Plus surprenant encore, anticernes et highlighters, très plébiscités ces dernières années conformément à la tendance de routines plus légères et naturelles, reculent respectivement à -14% et -28%.

« Le grand changement par rapport à 2024 est que la catégorie était extrêmement portée par les MDD et marques exclusives, montées en puissance ces dernières années au dépend des acteurs historiques. Aujourd’hui, elles connaissent un recul de -4% sur le maquillage », ajoute Mathilde Lion.

Le soin à la peine

Dans la catégorie soin, tous les segments sont en recul à l’exception là encore des coffrets (+7% en valeur), et des soins corporels techniques (déodorants, sérums), qui connaissent une progression à deux chiffres, illustrant l’attention à de nouvelles gestuelles et galéniques en soins du corps.

Du côté des produits visage, les seuls segments en croissance sont les démaquillants (+5%), les toniques clarifiants (+3%) et les soins pour les lèvres non teintés, qui s’envolent à +26%.

Royaume Uni et Europe du Sud toujours en dynamique

Au niveau régional, la croissance européenne reste positive à +3% en valeur au premier trimestre, contre +10% en valeur sur la même période en 2024. Cela s’explique par la décroissance, particulièrement visible en France, mais aussi en Allemagne qui recule à -4%, et à l’inverse des dynamiques positives du Royaume-Uni, de l’Espagne et de l’Italie.
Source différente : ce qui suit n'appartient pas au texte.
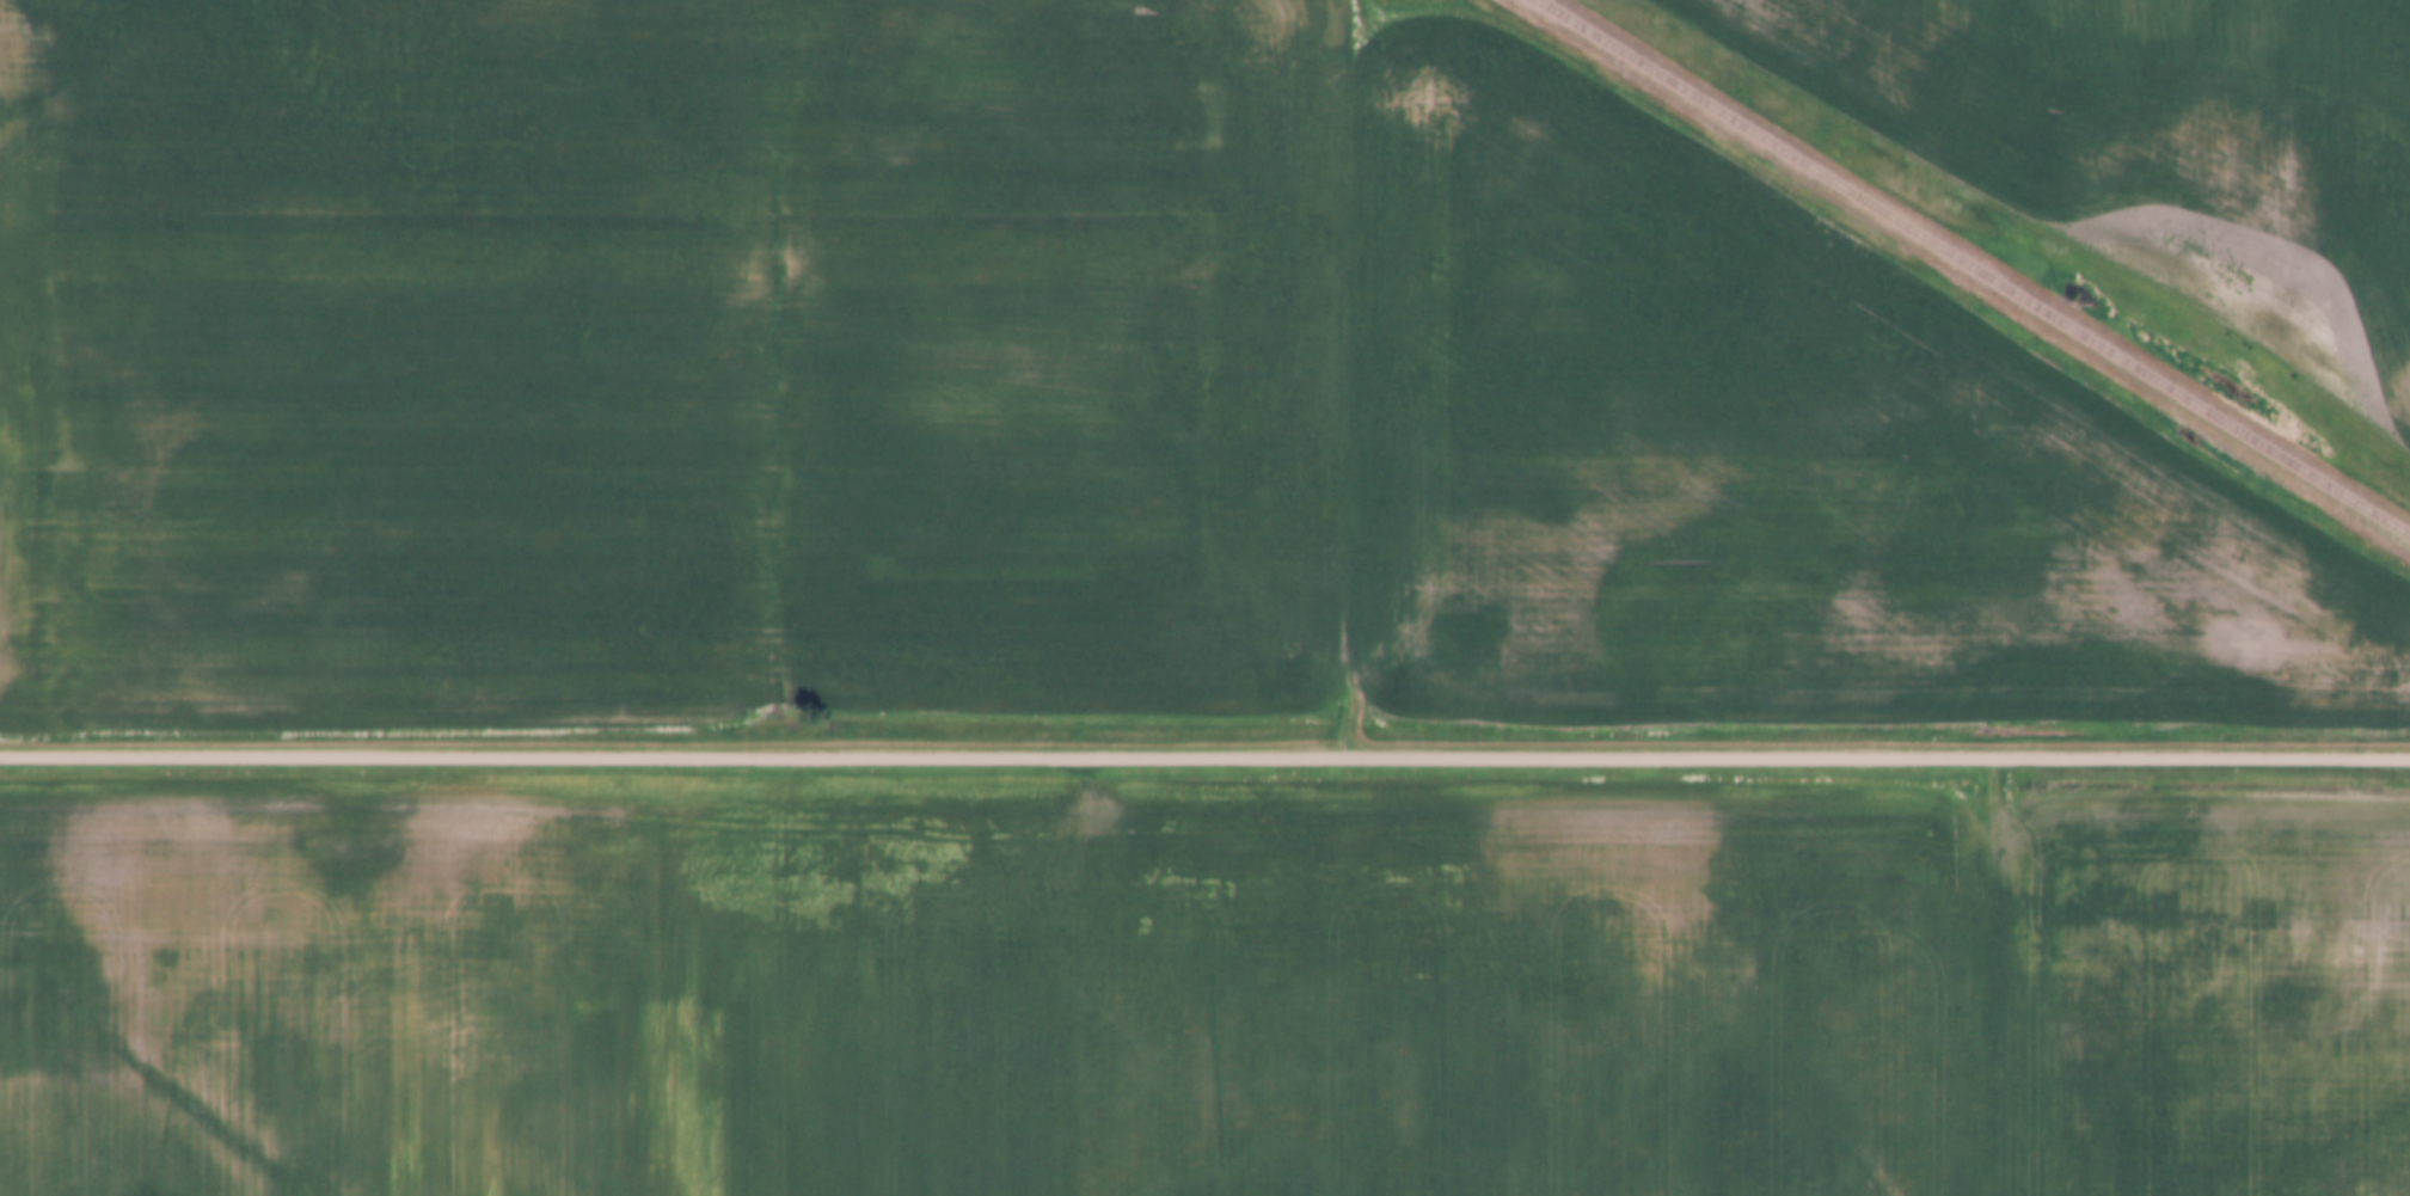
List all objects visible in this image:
railway: (1971, 267)
road: (1319, 383)
road: (1204, 759)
Hors Europe, le marché américain ne connait qu’une légère progression à +1% au premier trimestre.

« L’année 2025 s’annonce délicate pour les marques et les enseignes de la beauté de prestige. Si certaines poches de croissance subsistent, l’enjeu va être de réengager le consommateur en réaffirmant la valeur ajoutée du prestige face à une consommation alternative. Dans un contexte économique difficile, la problématique du prix reste importante tout comme la concurrence d’autres secteurs et autres plateformes de consommation. Nous remarquons par exemple, que sur le marché français certaines enseignes comme Rituals, Adopt ou Aroma Zone progressent fortement », déclare Mathilde Lion.

La spécialiste invite néanmoins à nuancer la portée de ce recul. « Si le marché français du prestige recule de -2% en ce début d’année, il reste quand même en nette progression par rapport à trois ans en arrière, soit +17% versus le premier trimestre 2022. Le secteur a connu de telles progressions ces dernières années que la situation d’aujourd’hui se stabilise », souligne-t-elle.